What the islands lacked in arable land, they made up for in bird excrement. Centuries of seabird colonies had deposited thick layers of guano, a substance prized as fertilizer in 19th-century agriculture. After the cession to Britain, a group of Liverpool entrepreneurs secured monopoly rights to harvest the deposits. Between 1855 and 1860, they extracted some 200,000 tons of guano, and at the peak of operations up to 52 ships crowded the waters around the archipelago. The local inhabitants, however, had not been consulted about any of this. They considered the guano theirs and resisted the miners. Questions arose in the British Parliament about whether granting monopoly extraction rights was wise or even legal. Meanwhile, the Red Sea and India Telegraph Company had its own plans for the islands: a cable station linking Aden to Karachi, established in 1858 but abandoned by 1861 after repeated cable failures. With the guano largely exhausted and the telegraph scheme collapsed, British interest in the islands evaporated almost as quickly as it had materialized.

Administered by Nobody

In 1886, the islands were attached administratively to Aden, but the attachment was nominal at best.
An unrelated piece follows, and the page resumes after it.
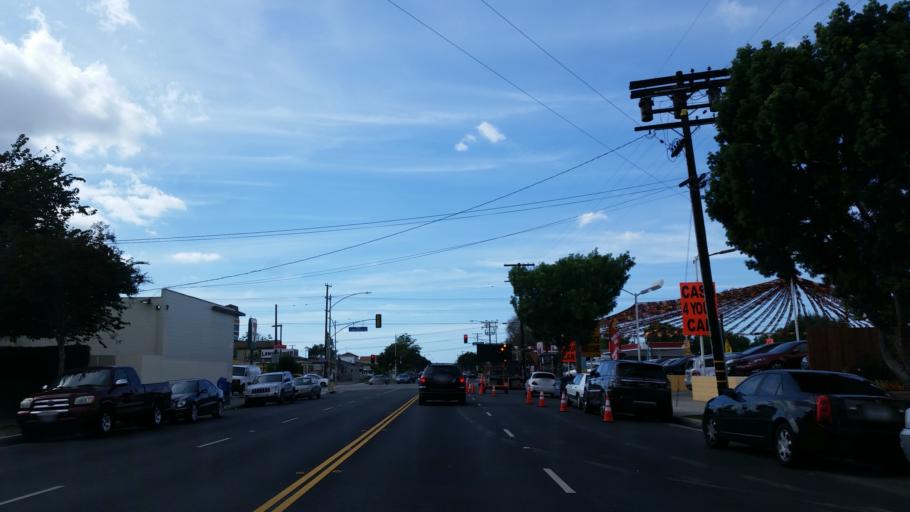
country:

A British intelligence report from 1883 found fewer than 40 inhabitants on Al-Hallaniyah, the largest island. They lived in huts of unmortared stone with mat roofs, moving to caves during certain seasons. Their diet consisted of fish, shellfish, and goat's milk. They had no boats and no nets, fishing entirely with hooks, and traded dried fish for dates and rice with passing ships. The remoteness of the islands, their lack of anchorages, and the stubborn insistence of the inhabitants that they were subjects of the Sultan of Muscat meant that for decades British officials only sporadically visited. The islands shuffled between administrators: the Governor of Aden until 1953, then the British High Commissioner until 1963, then the Chief Political Resident of the Persian Gulf based in Bahrain. They were technically British territory, but the empire's grip was feather-light.

Return and Recognition

On November 30, 1967, Lord Caradon, Britain's Ambassador to the United Nations, announced that in accordance with the wishes of the local population, the Khuriya Muriya Islands would be returned to Muscat and Oman. The announcement drew objections from President Qahtan Muhammad al-Shaabi, who argued the islands should go to the newly formed People's Republic of South Yemen. The formal boundary between Oman and Yemen was not settled until 1992, when both nations agreed the islands fell on Oman's side of the line. Today the archipelago is part of the province of Shalim and the Hallaniyat Islands in the governorate of Dhofar. BirdLife International has designated the island group an Important Bird Area, recognizing breeding colonies of red-billed tropicbirds, tropical shearwaters, masked boobies, Socotra cormorants, sooty gulls, and bridled and greater crested terns. Mourning wheatears are resident, and Jouanin's petrels visit seasonally. The birds have reclaimed what the guano miners briefly disrupted, and the islands have returned to something close to the quiet obscurity they knew before a sultan made an impulsive gift.

From the Air

The Khuriya Muriya Islands lie at approximately 17.5N, 56.0E in the Arabian Sea, about 40 km off the southeastern coast of Oman near the Dhofar region. The five islands are clearly visible from altitude: Al-Hallaniyah is the largest. The islands are rocky and largely barren, surrounded by deep blue water. Nearest significant airports are Salalah Airport (OOSA) to the west and Masirah Air Base (OOMA) to the northeast. Expect generally clear conditions, with monsoon cloud cover possible June through September during the khareef season. Approach from the Omani coast for the best perspective on the island chain.